He Clearly Suffers From an Irony Deficiency

On August 7th Matt Murphy caught Barry Bond’s 756th home run and has become an instant celebrity. The obvious question here is what the 22 year old will do with the ball. It seems obvious that the ball (tainted though it may be) belongs in the Baseball Hall of Fame in Cooperstown. So what do you do if you have something that belongs in the Hall but could fetch $500,000 if sold? Matt’s answer is this: “Ideally, what I would love to happen would be for someone [ie, not me] to buy the ball and donate it to the Hall of Fame. It’s a piece of history and belongs in the Hall.” I guess the idea of donating it himself isn’t an option.

2 thoughts on “He Clearly Suffers From an Irony Deficiency

  1. So on the one hand, I totally sympathize with the notion that he should consider donating it to the Hall of Fame.

    On the other hand, I must admit, I’m not at all convinced the ball should go to Cooperstown. And totally not because of the drug issue (though that’s another one worth considering), but because what did that ball do to deserve being put in a museum? It happened to be thrown at the right time in the right game. Somewhat lucky, since balls generally only last 7 or so pitches, but I just don’t think that its a good representation of Barry’s accomplishment. Now, his bat (though even that changes a lot I guess), jersey, things he uses more often…. Those are what I think should be in the museum. I don’t care for the 756th baseball he flung out of the park. Its part of the history is just so small.

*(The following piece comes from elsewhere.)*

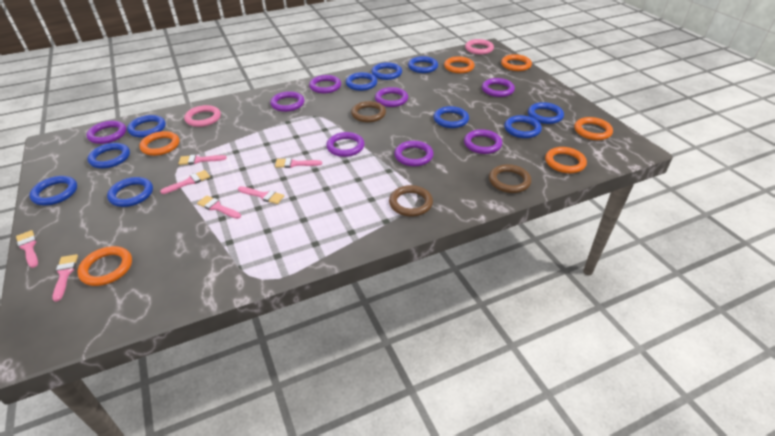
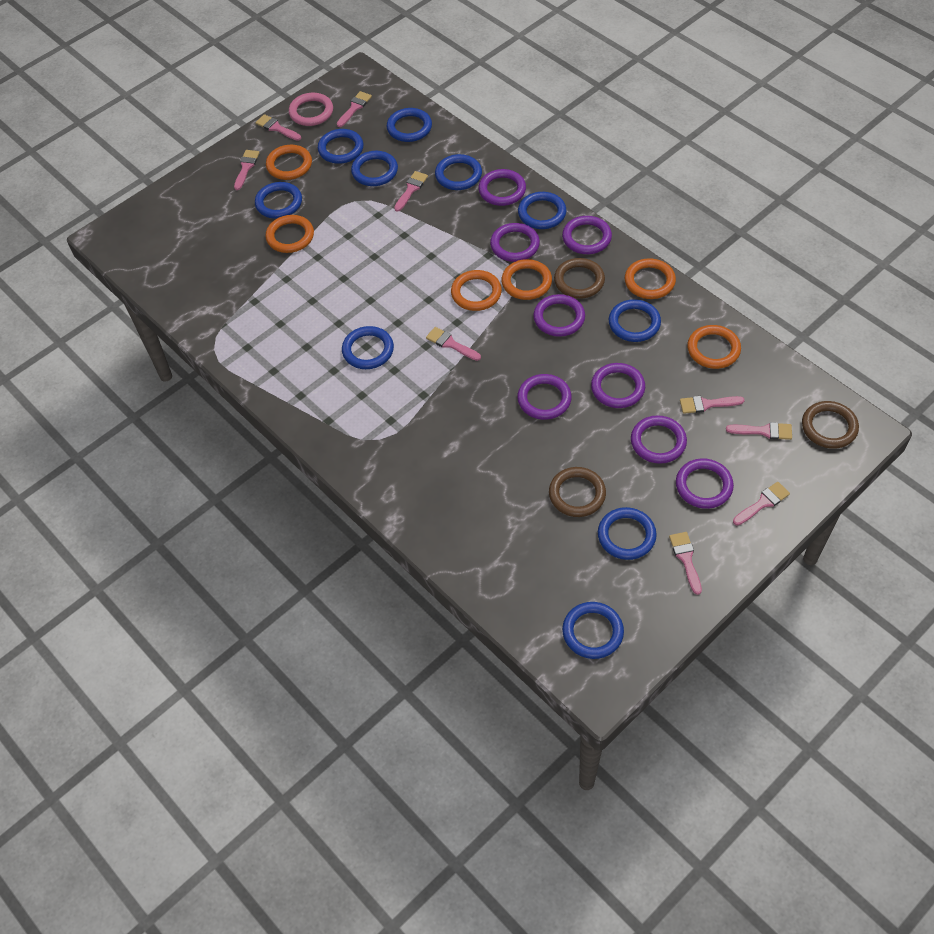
pink brush: [16,230,38,268] [52,254,78,302] [160,170,210,194] [178,155,227,165] [197,195,241,219] [238,186,284,204] [275,158,322,168] = 7 -> [234,150,260,190] [256,114,301,141] [337,91,372,127] [394,171,428,212] [426,327,481,361] [669,532,702,595] [680,396,745,414] [726,422,792,440] [733,482,790,526] = 9
pink ring: [184,105,221,127] [465,39,494,54] = 2 -> [289,93,333,126] = 1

  2. Interesting point. The Hall of Fame is also very much a museum and has all sorts of memorabilia (and some from people who aren’t in the Hall). I guess my best answer is that all of those things (ball, bat, jersey, syringe–oops!) should be there.

    That said, Hand Aaron’s 755th home run ball is now owned by a private party and is in a safety deposit box. It was caught by Milwaukee Brewer’s employee Richard Arndt who was fired because he refused to give it up (he asked to be able to present to Hank Aaron himself and was turned down. When he refused to give it up, he was fired). Arndt later sold it to Andrew Knuth in 1999.

    So maybe all these things belong in the Hall.